By Krystal Hu
(Reuters) – ChatGPT, the wildly popular AI chatbot launched in November, saw monthly traffic to its website and unique visitors decline for the first time ever in June, according to analytics firm Similarweb.
Worldwide desktop and mobile traffic to the ChatGPT website decreased by 9.7% in June from May, while unique visitors to ChatGPT’s website dropped 5.7%. The amount of time visitors spent on the website was also down 8.5%, Similarweb data shows.
OpenAI did not immediately respond to request for comment.
ChatGPT set off a frenzied use of generative AI in daily tasks from writing to coding and reached 100 million monthly active users in January, two months after its launch.
It is the fastest-growing consumer application ever, and now boasts over 1.5 billion monthly visits, one of the top 20 websites in the world. For instance, ChatGPT has far surpassed Bing, the search engine run by Microsoft which uses OpenAI’s technology.
A few ChatGPT competitors, including Google’s Bard chatbot, have been launched in the past few months. OpenAI also released the ChatGPT app on the iOS system in May, which could sap some traffic from its website. Some also tie the usage change to the summer break for schools, as fewer students look for help with homework.

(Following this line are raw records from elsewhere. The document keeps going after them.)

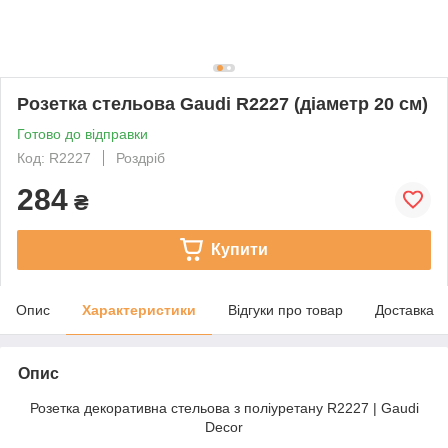
Розетка стельова Gaudi R2227 (діаметр 20 cм)
Готово до відправки
Код: R2227
Роздріб
284
₴
Купити
Опис
Характеристики
Відгуки про товар
Доставка
Опис
Розетка декоративна стельова з поліуретану R2227 | Gaudi
Decor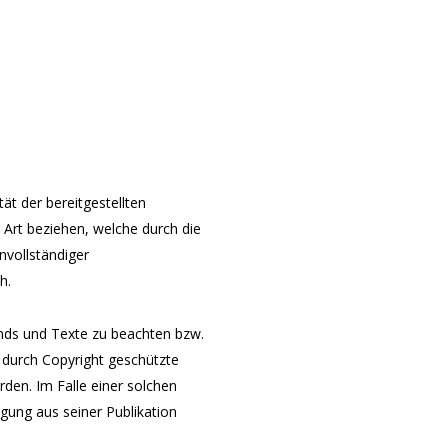
tät der bereitgestellten
r Art beziehen, welche durch die
nvollständiger
ch.
nds und Texte zu beachten bzw.
e durch Copyright geschützte
erden.
Im Falle einer solchen
gung aus seiner Publikation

The recent slowdown in growth might help control the cost in running ChatGPT, which requires intensive computing power to answer queries. Sam Altman, chief executive at OpenAI, has described the cost of running the services “eye-watering”.
ChatGPT is free to use but also provides a premium subscription, where users can pay $20 a month to access OpenAI’s more advanced model, GPT-4. Over half a million people have signed up for the subscription, according to estimates from YipitData.
OpenAI has projected $200 million in revenue this year. Besides ChatGPT, it makes money by selling API access to its AI models for developers and enterprises directly and through a partnership with Microsoft, which invested over $10 billion into the company.